Fall is best time to get irrigation gear ready for spring

Lacey Jarrell/For the Capital Press Water left in a drooping wheel line can freeze and damage line pipe. Experts recommend draining all sprinkler equipment before winter. Wheel line motors should be removed or covered for the season.

Farmers need to make sure irrigation equipment is completely drained to prevent freezing damage when winter temperatures set in.

Howard Neibling, extension irrigation water management engineer for the University of Idaho, explained if water is left in mainlines and wheel lines, it can freeze and break the line.

“Next year when you are trying to run water, and you need to move a lot of water in a hurry, all of a sudden you have mud hole there and you’ve got to shut the system down for several days,” Neibling said.

He said low spots that won’t drain are usually the first to freeze. If a pipe has a low spot, Neibling suggested connecting a riser or anything the water can be pumped out through using a portable pump.

Centrifugal pumps, used to pump water from canals to irrigation lines, also need to have all the water drained from them.

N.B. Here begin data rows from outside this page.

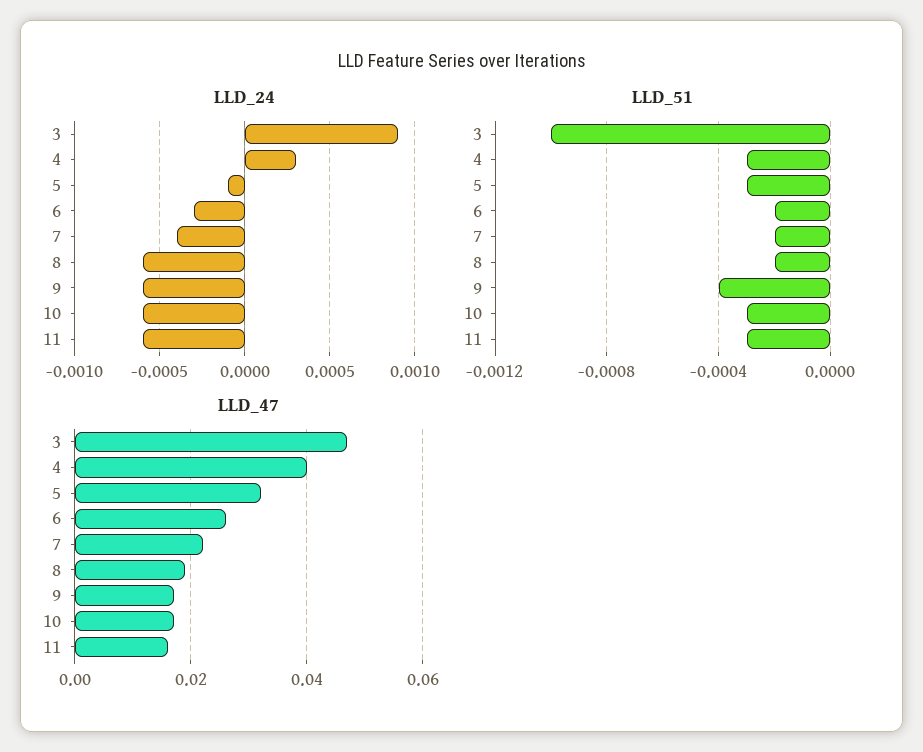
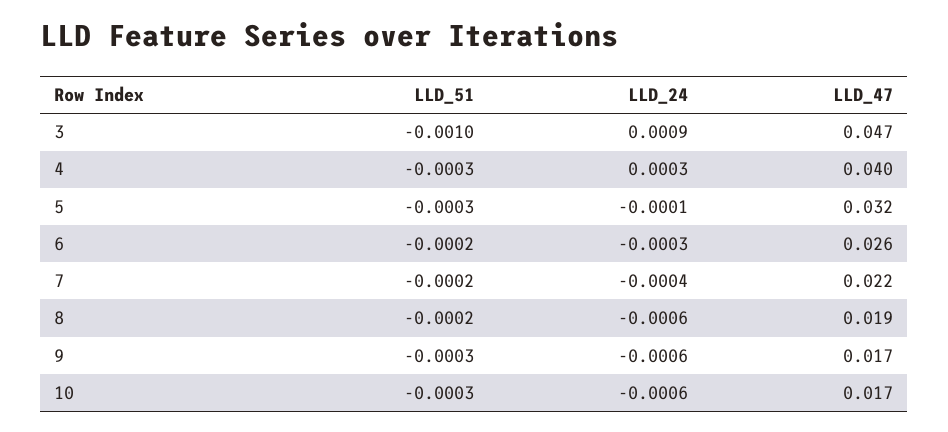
  {
    "LLD_24": {
      "3": 0.0009,
      "4": 0.0003,
      "5": -0.0001,
      "6": -0.0003,
      "7": -0.0004,
      "8": -0.0006,
      "9": -0.0006,
-     "10": -0.0006,
+     "10": -0.0006
-     "11": -0.0006
    },
    "LLD_51": {
      "3": -0.001,
      "4": -0.0003,
      "5": -0.0003,
      "6": -0.0002,
      "7": -0.0002,
      "8": -0.0002,
-     "9": -0.0004,
+     "9": -0.0003,
-     "10": -0.0003,
+     "10": -0.0003
-     "11": -0.0003
    },
    "LLD_47": {
      "3": 0.047,
      "4": 0.04,
      "5": 0.032,
      "6": 0.026,
      "7": 0.022,
      "8": 0.019,
      "9": 0.017,
-     "10": 0.017,
+     "10": 0.017
-     "11": 0.015
    }
  }

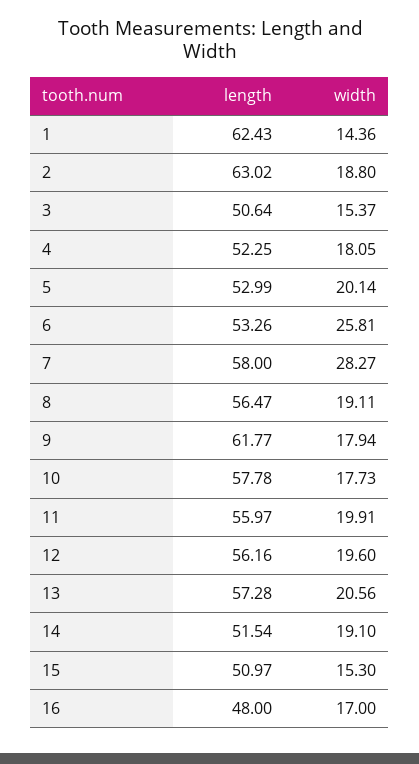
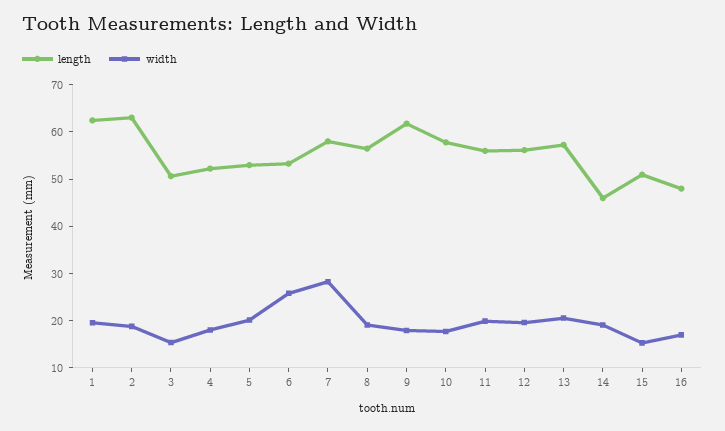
  {
    "length": {
      "1": 62.43,
      "2": 63.02,
      "3": 50.64,
      "4": 52.25,
      "5": 52.99,
      "6": 53.26,
      "7": 58,
      "8": 56.47,
      "9": 61.77,
      "10": 57.78,
      "11": 55.97,
      "12": 56.16,
      "13": 57.28,
-     "14": 51.54,
+     "14": 46,
      "15": 50.97,
      "16": 48
    },
    "width": {
-     "1": 14.36,
+     "1": 20,
      "2": 18.8,
      "3": 15.37,
      "4": 18.05,
      "5": 20.14,
      "6": 25.81,
      "7": 28.27,
      "8": 19.11,
      "9": 17.94,
      "10": 17.73,
      "11": 19.91,
      "12": 19.6,
      "13": 20.56,
      "14": 19.1,
      "15": 15.3,
      "16": 17
    }
  }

“You don’t want it freezing because freezing water will break a nice cast iron housing on a pump,” Neibling said. “It will just split it wide open.”

Fall is also a good time to inspect hoses that connect mainline to wheel line outlets, according to Neibling.

“It’s a time to look your equipment over and see what could go wrong or cause you problems later in the spring and summer. Anything you can fix should be fixed in the fall,” he said. “The spring gets so crazy — you’re trying to do so many things — you don’t have time to deal with any of these maintenance issues.”

He said worn hoses and worn nozzles, or nozzles that are the wrong size, should be replaced.

“When it’s still working, make a note of what gaskets are leaking and replace those once fall is here,” he said.

According to Neibling, results from testing dozens of wheel lines revealed the average water loss from leaks was about 12 to 14 percent of total system capacity. Worn nozzles or wrong-size nozzles added 12 to 14 percent loss to that.

“That’s 25 percent loss in water just due to those items,” he said.

Equipment owners should also inspect pivots for worn bearing seals and joints that need to be greased. Ensuring joints are greased and seals are secure will help keep water out of the joints, Neibling said.

Oil in center pivots gearboxes needs to be checked and filled to proper levels at the end of the season. Neibling recommends using the oil recommended by pivot manufacturers.

He said pivot tires that look low should be filled or repaired right away.

“You don’t want a flat tire in the hottest part of the season next year,” he said.

Wheel line engines need pre-winter care, too. They can be removed or left on the line. Fuel should be emptied by running the engine until all the fuel runs out, or by siphoning the tank. The oil and the air filter should be replaced if necessary. The engine and other mechanical parts should be covered until the threat of extreme cold and moisture has passed.